Name : Ninghui
Li
Ninghui Li is an Associate Professor of Computer
Science at Purdue University, where he joined in 2003. He received a Bachelor's degree from the
University of Science and Technology of China in 1993 and a Ph.D. in Computer
Science from New York University in 2000. Before joining Purdue, he was a
Research Associate at Stanford University Computer Science Department for 3
years. Prof. Li's research interests
are in computer and information security and privacy. He has published over 80
referred papers in journals and conference proceedings. He has served on the
Program Committees of more than 50 international conferences and workshops,
including serving as the Program Chair of the 2008 ACM Symposium on Access
Control Models and Technologies, and the 2009 IFIP Conference on Trust
Management. He is on the editorial
board of the VLDB Journal. His research is funded by several projects funded by
the US National Science Foundation, by the US Army Research Office, and by
companies including IBM and Google. In
2005, he received an NSF CAREER award.
Publications : (2 maximum)
·
Tiancheng Li and Ninghui Li: “On the Tradeoff between Privacy and Utility
in Data Publishing”. To appear in ACM KDD-09, June 2009.
·
Ninghui Li, Tiancheng Li, and Suresh
Venkatasubramanian. “t-Closeness: Privacy beyond k-Anonymity and l-Diversity”. In ICDE, June 2007.

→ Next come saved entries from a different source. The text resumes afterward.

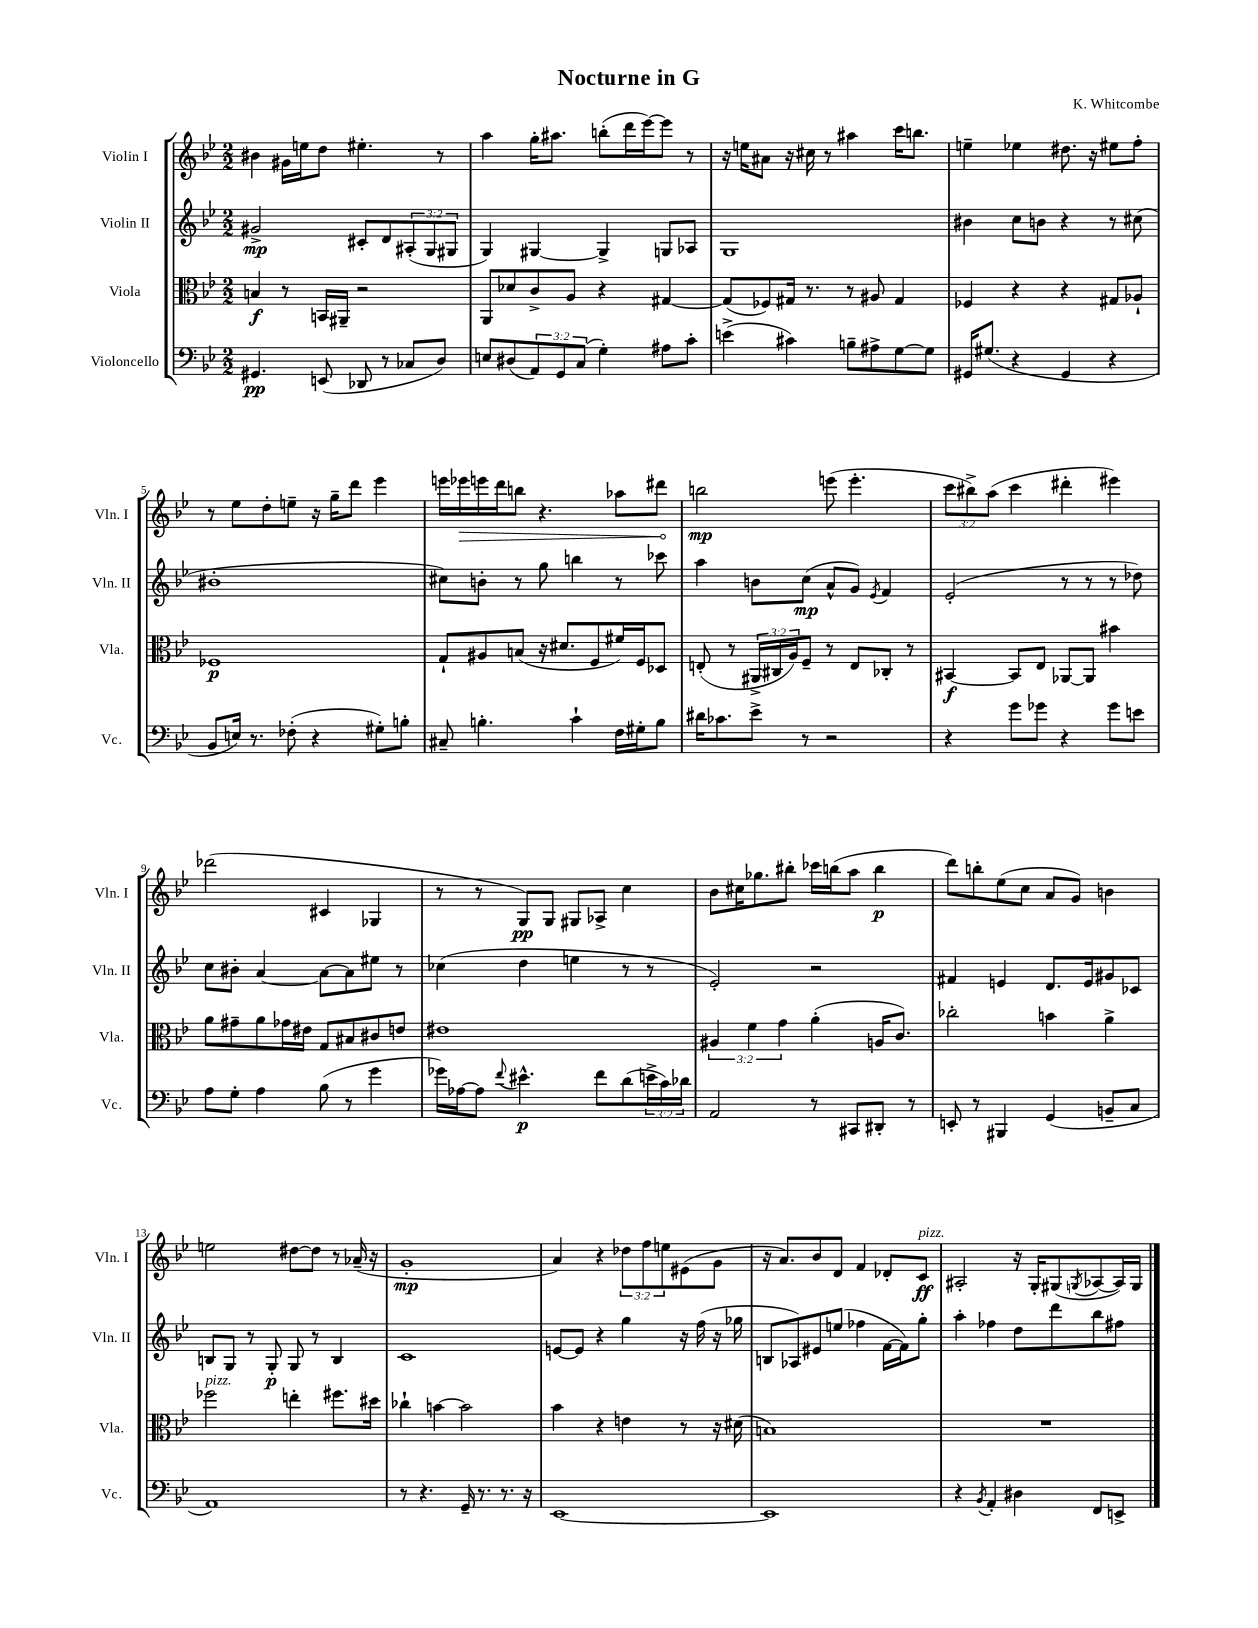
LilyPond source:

\header { title = "Nocturne in G" composer = "K. Whitcombe" }
<<
\new StaffGroup <<
\new Staff = "s0" \with { instrumentName = "Violin I" shortInstrumentName = "Vln. I" } {
    \clef treble \key bes \major \numericTimeSignature \time 2/2 \override Staff.TupletNumber.text = #tuplet-number::calc-fraction-text
    bis'4 gis'16 e''16 d''8 eis''4.-. r8 |
    a''4 g''16-. ais''8. b''8-.( d'''16 ees'''16~) ees'''8 r8 |
    r16 e''16 ais'8 r16 cis''16 r8 ais''4 c'''16 b''8. |
    e''4-- ees''4 dis''8. r16 eis''8 f''8-. |
    r8 ees''8 d''8-. e''8-- r16 g''16-- d'''8 ees'''4 |
    e'''16 \once \override Hairpin.circled-tip = ##t ees'''16\> e'''16 d'''16 b''8 r4. aes''8 dis'''8\! |
    b''2\mp e'''8( e'''4.-. |
    \tuplet 3/2 { c'''8 bis''8->) a''8( } c'''4 dis'''4-. eis'''4) |
    des'''2( cis'4 ges4 |
    r8 r8 g8\pp) g8 gis8 aes8-> c''4 |
    bes'8 cis''16 ges''8. bis''8-. ces'''16 b''16( a''8 b''4\p |
    d'''8) b''8-. ees''8( c''8 a'8 g'8) b'4 |
    e''2 dis''8~ dis''8 r8 aes'16--( r16 |
    g'1-.\mp |
    a'4) r4 \tuplet 3/2 { des''8 f''8 e''8 } eis'8( g'8 |
    r16 a'8.) bes'8 d'8 f'4 des'8-. c'8\ff^\markup { \italic "pizz." } |
    ais2-. r16 g16-. gis8( \acciaccatura { g8 } aes8~ aes16) g16 \bar "|." |
}
\new Staff = "s1" \with { instrumentName = "Violin II" shortInstrumentName = "Vln. II" } {
    \clef treble \key bes \major \numericTimeSignature \time 2/2 \override Staff.TupletNumber.text = #tuplet-number::calc-fraction-text
    gis'2->\mp cis'8-. d'8 \tuplet 3/2 { ais8-.( g8 gis8 } |
    g4) gis4~ gis4-> g8 aes8 |
    g1 |
    bis'4 c''8 b'8 r4 r8 cis''8( |
    bis'1-. |
    cis''8) b'8-. r8 g''8 b''4 r8 ces'''8 |
    a''4 b'8 c''8\mp( a'8-^ g'8) \acciaccatura { ees'8 } f'4 |
    ees'2-.( r8 r8 r8 des''8) |
    c''8 bis'8-. a'4~ a'8~ a'8 eis''8 r8 |
    ces''4( d''4 e''4 r8 r8 |
    ees'2-.) r2 |
    fis'4 e'4 d'8. e'16 gis'8 ces'8 |
    b8 g8 r8 g8-.\p g8 r8 b4 |
    c'1 |
    e'8~ e'8 r4 g''4 r16 f''16( r16 ges''16 |
    b8 aes8) eis'8 e''8( fes''4 f'16~ f'16) g''8-. |
    a''4-. fes''4 d''8 d'''8 bes''8 fis''8 \bar "|." |
}
\new Staff = "s2" \with { instrumentName = "Viola" shortInstrumentName = "Vla." } {
    \clef alto \key bes \major \numericTimeSignature \time 2/2 \override Staff.TupletNumber.text = #tuplet-number::calc-fraction-text
    b4\f r8 b,16 ais,16-- r2 |
    a,8 des'8 c'8-> a8 r4 gis4~ |
    gis8( fes8) gis16 r8. r8 ais8 gis4 |
    fes4 r4 r4 gis8 aes8-! |
    fes1\p |
    g8-! ais8 b8( r16 dis'8. f8 fis'16) f16 des8 |
    e8-.( r8 \tuplet 3/2 { ais,16-> cis16 a16) } f8-- r8 e8 ces8-. r8 |
    bis,4~\f bis,8 ees8 aes,8~ aes,8 bis'4 |
    a'8 gis'8-- a'8 ges'16 eis'16 g8 bis8 cis'8 e'8 |
    eis'1 |
    \tuplet 3/2 { ais4 f'4 g'4 } a'4-.( a16 c'8.) |
    ces''2-. b'4 a'4-> |
    fes''2^\markup { \italic "pizz." } e''4-. fis''8. dis''16 |
    ces''4-! b'4~ b'2 |
    bes'4 r4 e'4 r8 r16 dis'16( |
    b1) |
    R1 \bar "|." |
}
\new Staff = "s3" \with { instrumentName = "Violoncello" shortInstrumentName = "Vc." } {
    \clef bass \key bes \major \numericTimeSignature \time 2/2 \override Staff.TupletNumber.text = #tuplet-number::calc-fraction-text
    gis,4.\pp e,8( des,8 r8 ces8 d8) |
    e8 dis8( \tuplet 3/2 { a,8) g,8 c8( } g4-.) ais8 c'8-. |
    e'4->( cis'4) b8-- ais8-> g8~ g8 |
    gis,16 gis8.( r4 gis,4 r4 |
    bes,8 e16) r8. fes8-.( r4 gis8-.) b8-. |
    cis8-- b4.-. c'4-! f16 gis16-. b8 |
    dis'16 ces'8. ees'8-> r8 r2 |
    r4 g'8 ges'8 r4 ges'8 e'8 |
    a8 g8-. a4 bes8( r8 g'4 |
    ges'16) aes16~ aes8 \appoggiatura { f'8 } eis'4.-^\p f'8 d'8( \tuplet 3/2 { e'16-> c'16) des'16 } |
    a,2 r8 cis,8 dis,8-. r8 |
    e,8-. r8 bis,,4 g,4( b,8-- c8 |
    a,1) |
    r8 r4. g,16-- r8. r8. r16 |
    ees,1~ |
    ees,1 |
    r4 \acciaccatura { bes,8 } a,4-. dis4 f,8 e,8-> \bar "|." |
}
>>
>>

Title of Project : A Framework for Privacy Preserving Microdata
Publishing
We aim at
developing a framework for privacy preserving microdata publishing that
considers the interactions among four critical aspects: Data properties, Privacy
threats, Publishing methods, and Utility measures. We
consider data with high dimensionality as well as data without a clear
separation between quasi-identifier and sensitive attributes. For privacy,
we consider addressing three threats: (1) presence threats, in which an
adversary learns that an individual's record is in the published data; (2)
identity disclosure threats, in which an individual is linked to a particular
record in the released data; and (3) attribute disclosure threats, in which new
information about some attribute of an individual is revealed. We consider both existing publishing methods
such as generalization and bucketization, and a method we introduce:
slicing. For utility, we consider the
utility measures for a number of data mining tasks on anonymized data.
For privacy,
we focus on developing a privacy notion that formalizes the same intuition as
differential privacy, but is practically achievable for microdata. While differential privacy has been studied
intensively in recent years, all existing results are about publishing
statistical information, rather than publishing microdata. Differential privacy aims at capturing the
following intuition of privacy: “Any disclosure will be, within a small
multiplicative factor, just likely whether or not the individual participates
in the database.” To formalize this, we
need to define the two cases: (1) the individual participates, and (2) the
individual does not participate. In
existing literature, this is modeled by D and D’ such that D\D’={t}. This modeling, however, results in a
requirement too strong for microdata publishing. We need a more suitable formulation.
For
publishing methods, we introduce a new technique called slicing. Slicing
partitions the dataset both vertically and horizontally. Vertical partitioning
is done by grouping attributes into columns based on the correlations among the
attributes. Each column contains a subset of attributes that are highly
correlated. Horizontal partitioning is done by grouping tuples into buckets.
Finally, within each bucket, values in each column are randomly permutated (or
sorted) to break the linking between different columns. Slicing breaks the association cross
columns, but preserves the association within each column. This reduces the
dimensionality of the data and preserves better utility.